* _What you need to do_:
I'd like the entries repeated exactly, pictures omitted.

* _Hardware design source files_:

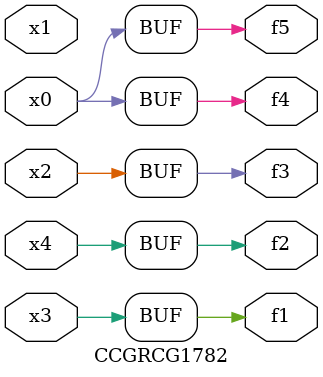
<source format=v>
module CCGRCG1782(
	input x0, x1, x2, x3, x4,
	output f1, f2, f3, f4, f5
);
	assign f1 = x3;
	assign f2 = x4;
	assign f3 = x2;
	assign f4 = x0;
	assign f5 = x0;
endmodule

</source>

* _Problem solution_:
<source format=v>
module CCGRCG1782(
	input x0, x1, x2, x3, x4,
	output f1, f2, f3, f4, f5
);
	assign f1 = x3;
	assign f2 = x4;
	assign f3 = x2;
	assign f4 = x0;
	assign f5 = x0;
endmodule

</source>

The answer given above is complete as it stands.